[Excerpted passage]

# Tracking your diet



## TexasCreed (Nov 10, 2004)

This website you can type in what you eat for breakfast,lunch and dinner and exactly what you eat and it tracks calories and all that good stuff.


http://hin.nhlbi.nih.gov/menuplanner/menu.cgi


----------



## heavy (Nov 10, 2004)

www.fitday.com           is a good one too.


----------



## deltmaster (Nov 12, 2004)

there is a new one in the process of being set up, by one guy all on his own, and needs a little work, but will be VERY good when finished. I have no commercial interest, just trying to support the little guys in todays corprate world.....
www.thefitnesshub.com


----------



## tee (Nov 13, 2004)

Thanks guys. Nice links.


----------



## DragonRider (Nov 13, 2004)

Cool. I've just added them to my favorites.


----------



## tee (Nov 13, 2004)

Hey, I didnt see my Big Macs, Taco Bell, or Pizza Hut listed on them


----------



## DragonRider (Nov 13, 2004)

tee said:
			
		

> Hey, I didnt see my Big Macs, Taco Bell, or Pizza Hut listed on them


Tis the season to be bulking. Fa la la la la la la la la


----------



## tee (Nov 13, 2004)

DragonRider said:
			
		

> Tis the bulking season.



Yes it tis. My problem is that it is always that season!


----------

[/Excerpted passage]

** Problem **
Reproduce word for word the stretch of the diet-tracking thread from "## heavy (Nov" through "todays corprate world.....".

[Information]

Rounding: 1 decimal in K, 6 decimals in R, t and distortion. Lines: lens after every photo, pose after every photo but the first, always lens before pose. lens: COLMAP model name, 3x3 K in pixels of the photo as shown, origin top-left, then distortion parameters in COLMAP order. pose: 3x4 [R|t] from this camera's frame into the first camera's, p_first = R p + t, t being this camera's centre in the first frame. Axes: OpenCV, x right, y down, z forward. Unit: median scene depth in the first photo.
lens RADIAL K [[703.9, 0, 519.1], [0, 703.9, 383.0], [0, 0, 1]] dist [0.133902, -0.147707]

[/Information]
[Information]

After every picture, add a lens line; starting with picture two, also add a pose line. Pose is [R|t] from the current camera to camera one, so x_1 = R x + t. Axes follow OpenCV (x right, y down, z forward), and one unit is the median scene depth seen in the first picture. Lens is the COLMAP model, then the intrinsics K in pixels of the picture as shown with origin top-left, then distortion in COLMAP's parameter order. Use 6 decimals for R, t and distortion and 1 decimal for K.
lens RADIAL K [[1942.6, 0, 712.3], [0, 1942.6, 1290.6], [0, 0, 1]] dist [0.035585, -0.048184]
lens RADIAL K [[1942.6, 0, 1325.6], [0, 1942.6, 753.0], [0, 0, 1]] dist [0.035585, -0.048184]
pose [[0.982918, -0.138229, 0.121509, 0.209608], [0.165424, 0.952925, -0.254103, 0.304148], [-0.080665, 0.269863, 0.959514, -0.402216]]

[/Information]

** Result **
## heavy (Nov 10, 2004)

www.fitday.com           is a good one too.


----------



## deltmaster (Nov 12, 2004)

there is a new one in the process of being set up, by one guy all on his own, and needs a little work, but will be VERY good when finished. I have no commercial interest, just trying to support the little guys in todays corprate world.....